The trust’s RNS feed currently reads like a list of such sales, with announcements from March pointing to other holdings Apellis Pharmaceuticals Inc (NASDAQ:APLS) and Terns Pharmaceuticals Inc Ordinary Shares (NASDAQ:TERN) also set to get bought out.
It’s notable that another name from its sector, Polar Capital Glb Healthcare Ord (LSE:PCGH), appears to have taken around 5% of gearing, having had nothing at the start of the year. If any recovery continues, that could prove fortuitous.
From commodities to Europe
A couple of natural resources plays, in the form of BlackRock World Mining Trust Ord (LSE:BRWM) and BlackRock Energy and Resources Inc (LSE:BERI), have seen some gearing increases over this three-month period, with BRWM shares offering gearing of 8.5%.
Both have been exposed to some massive moves, especially in March.
BlackRock World Mining has a lot of exposure to gold miners, which experienced plenty of pain in the sell-off.

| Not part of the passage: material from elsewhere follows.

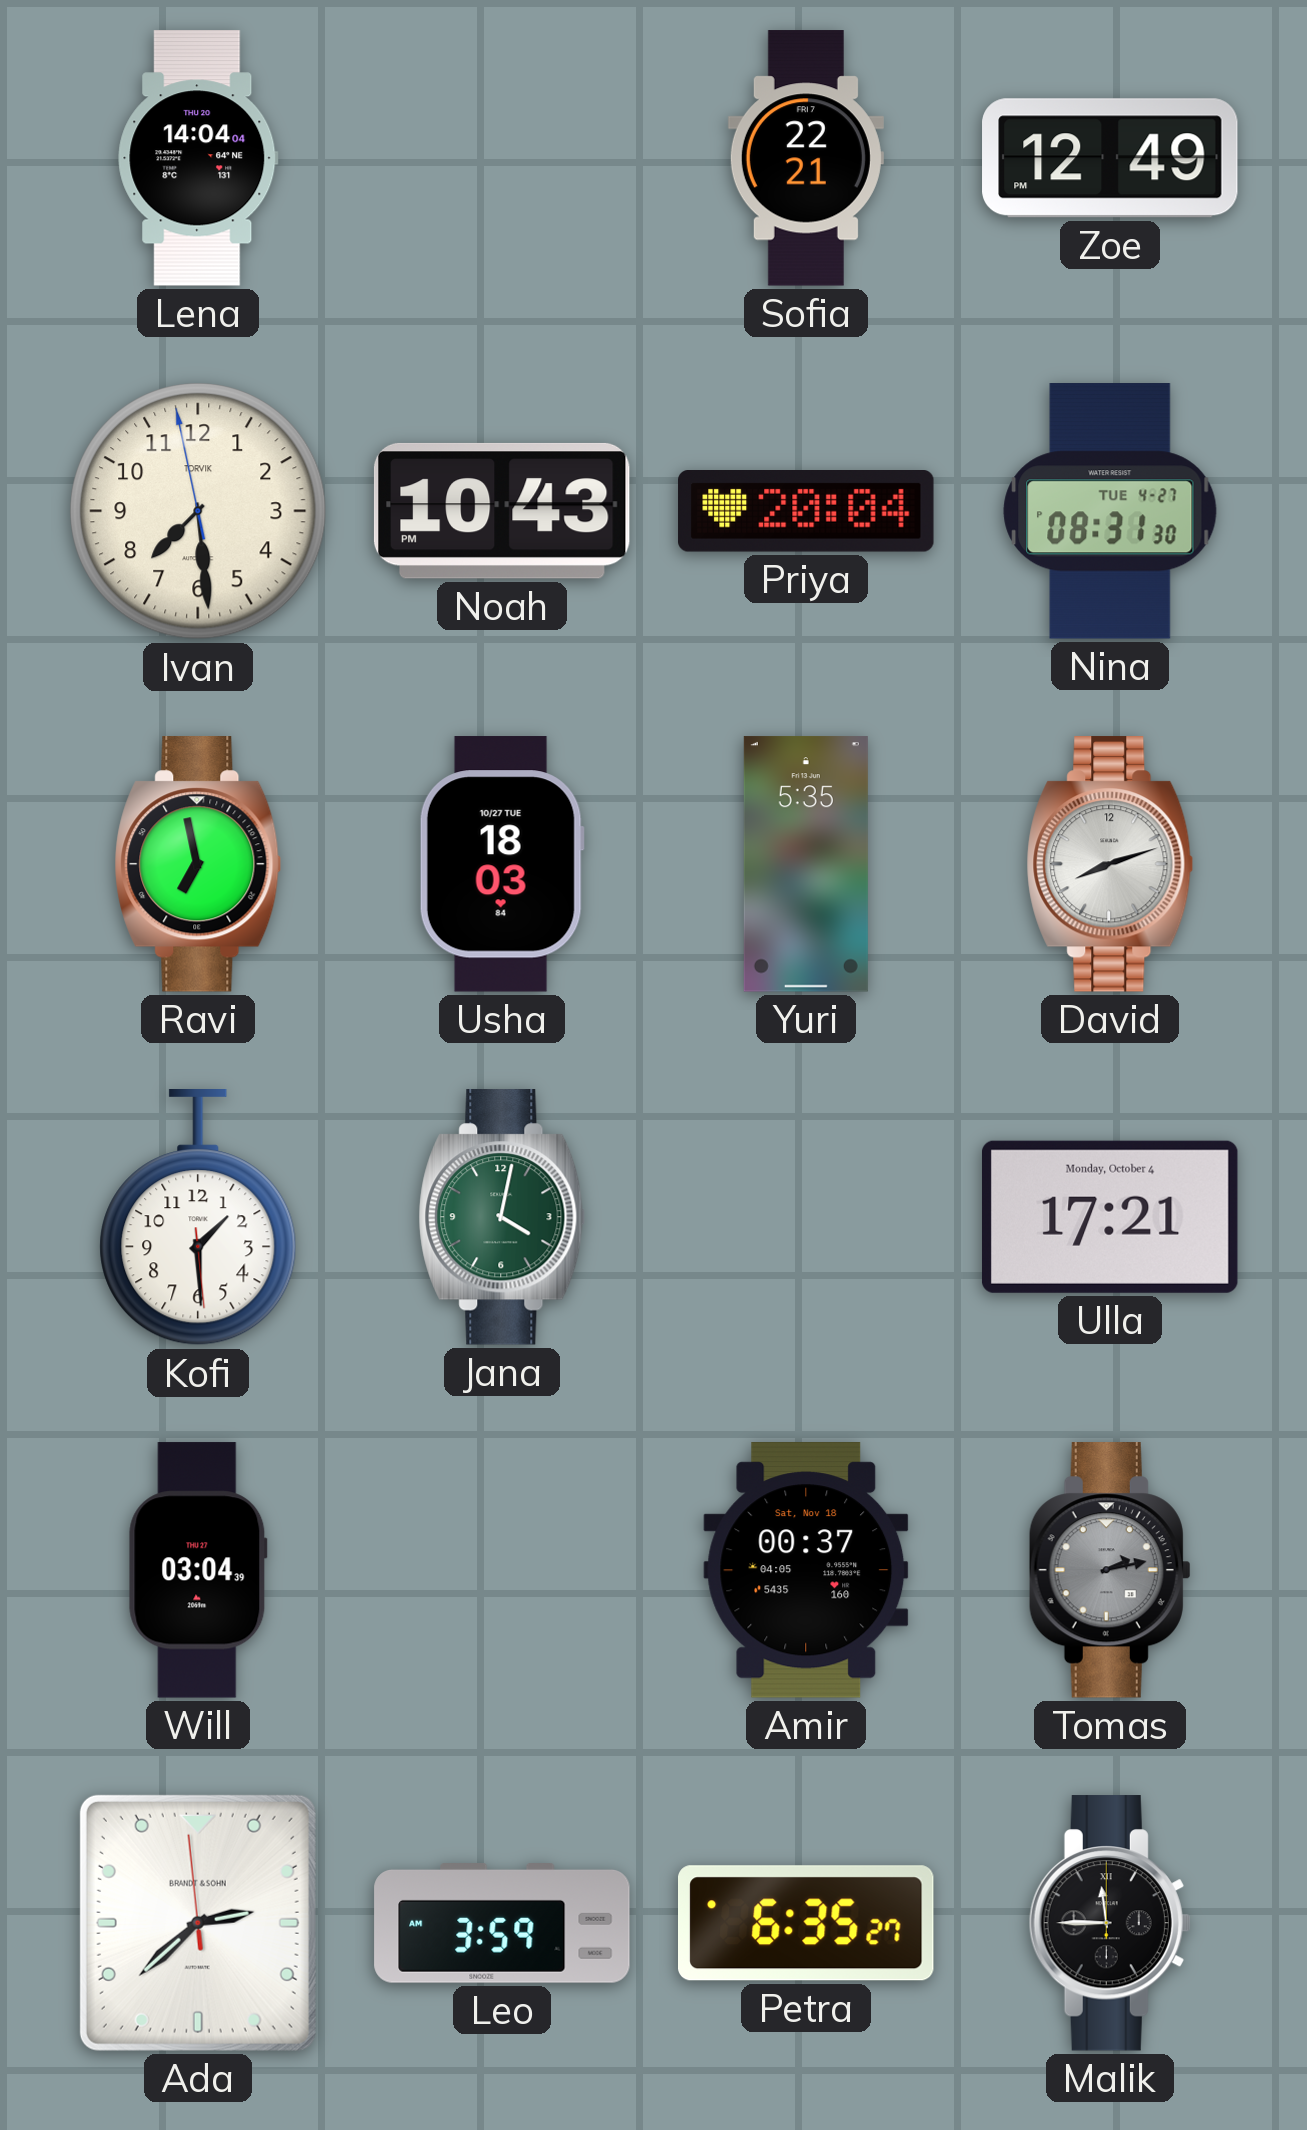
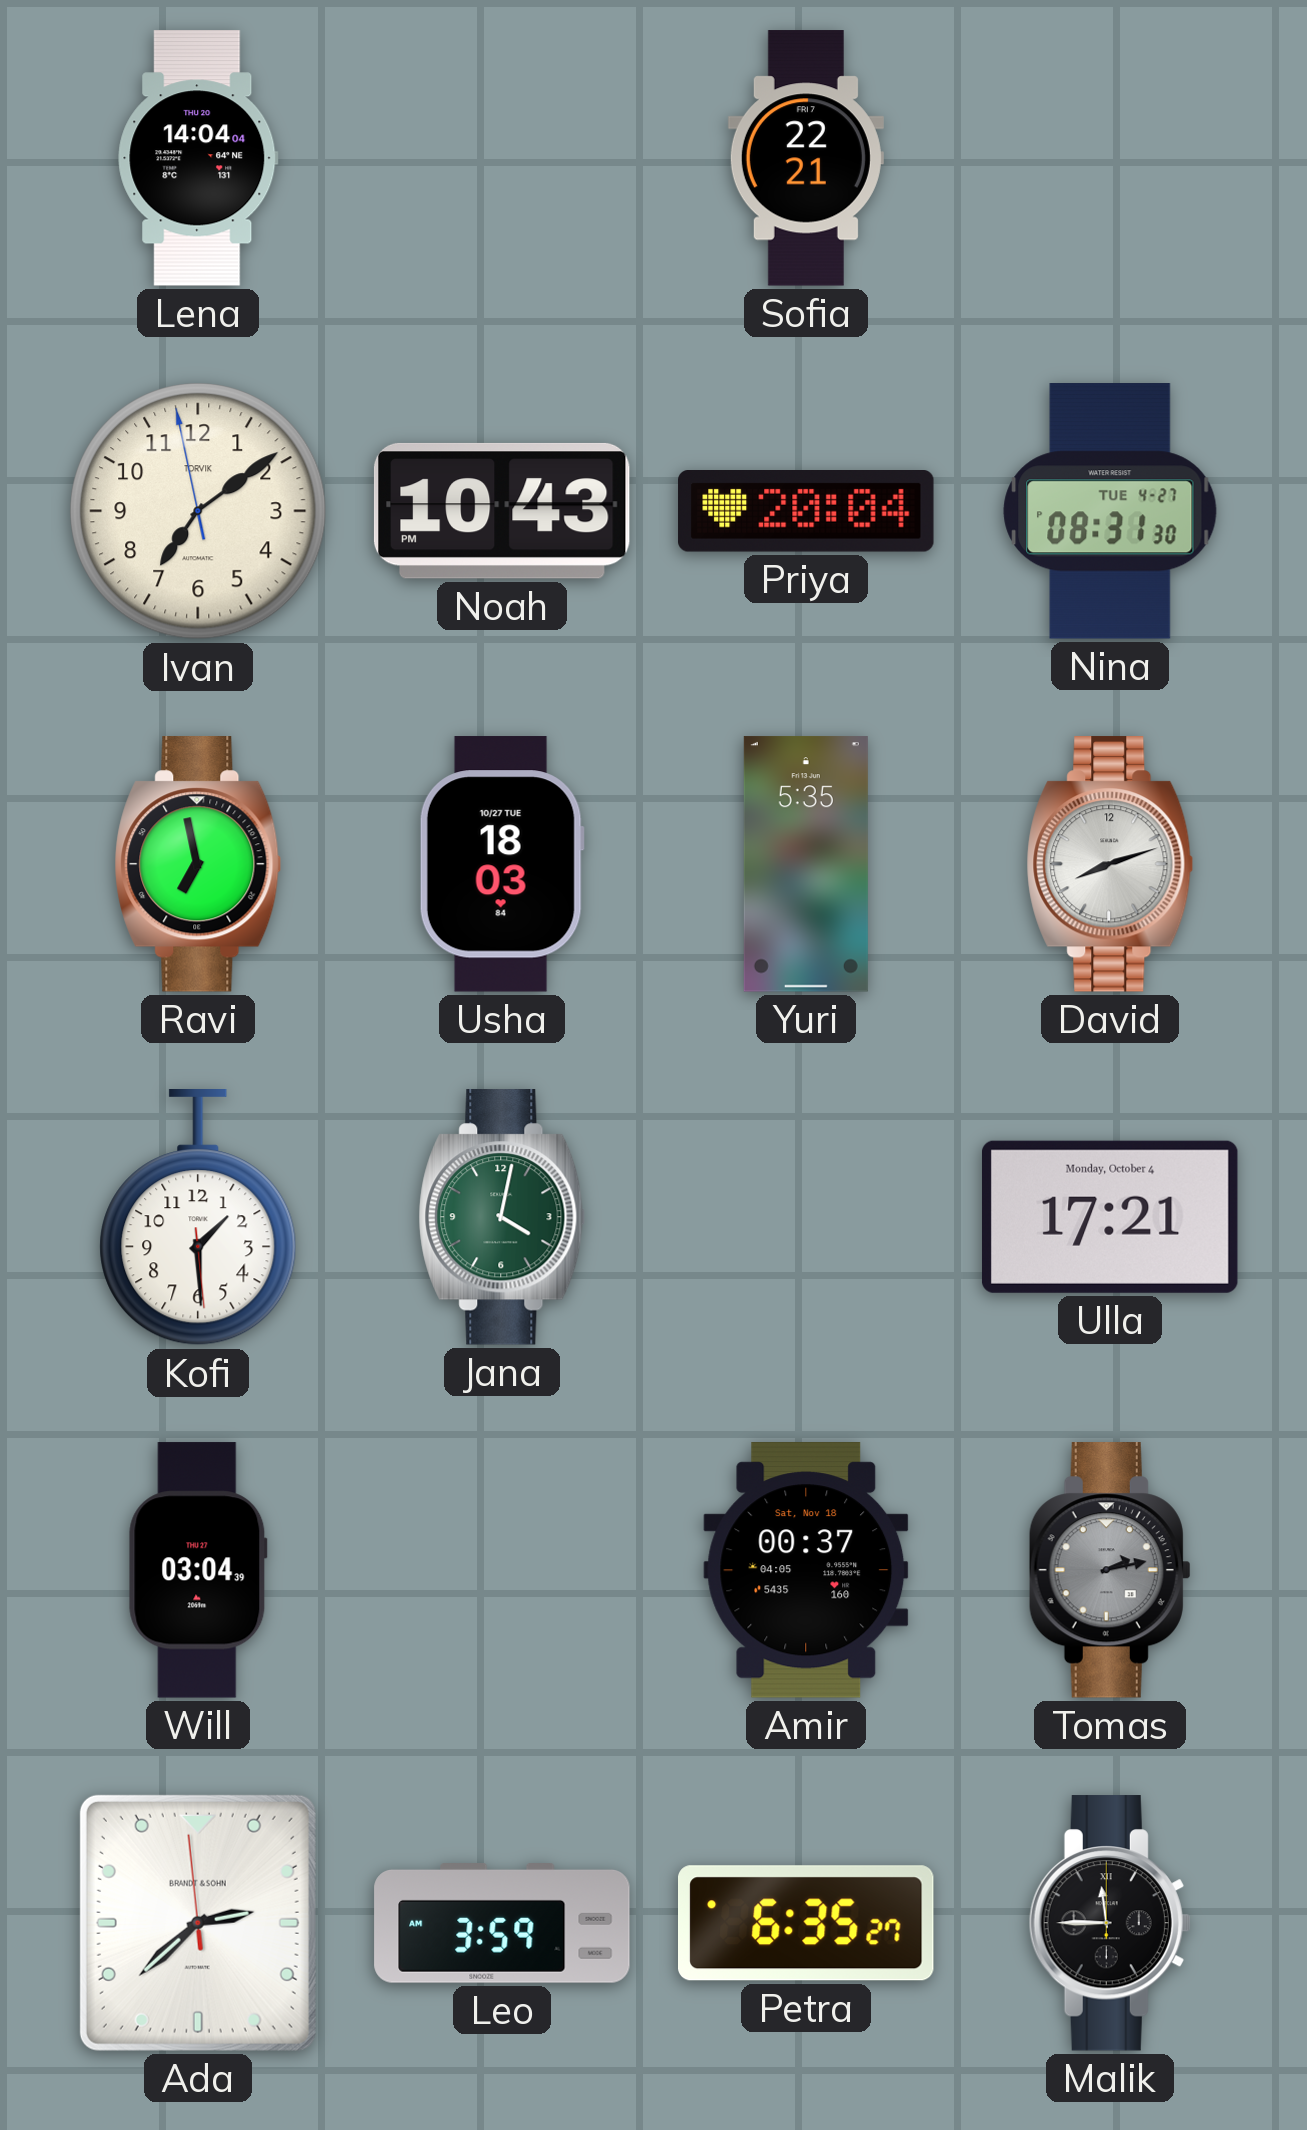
Zoe: 12:49 -> none
Ivan: 7:28 -> 7:08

That helps to explain why the trust’s shareholders lost around 14.5% in that single month. BERI, which has some exposure to “traditional” energy such as oil, has looked more steady.
We otherwise see a topical name, The European Smaller Companies Trust PLC (LSE:ESCT), boosting its gearing level over the first quarter.
That trust has seen a lot in recent years, from its role in the initial Saba activist campaign to its merger with the European Assets trust, and a 12-month stretch that has seen the shares return more than 30%.
A couple of other small-cap names crop up, in the form of the activist fund AVI Japan Opportunity Ord (LSE:AJOT)andMontanaro UK Smaller Companies Ord (LSE:MTU).
It’s always worth scanning fund commentaries to ask whether the team does seem especially bullish. But even in a rough quarter, some trusts seem to have grown a little punchier.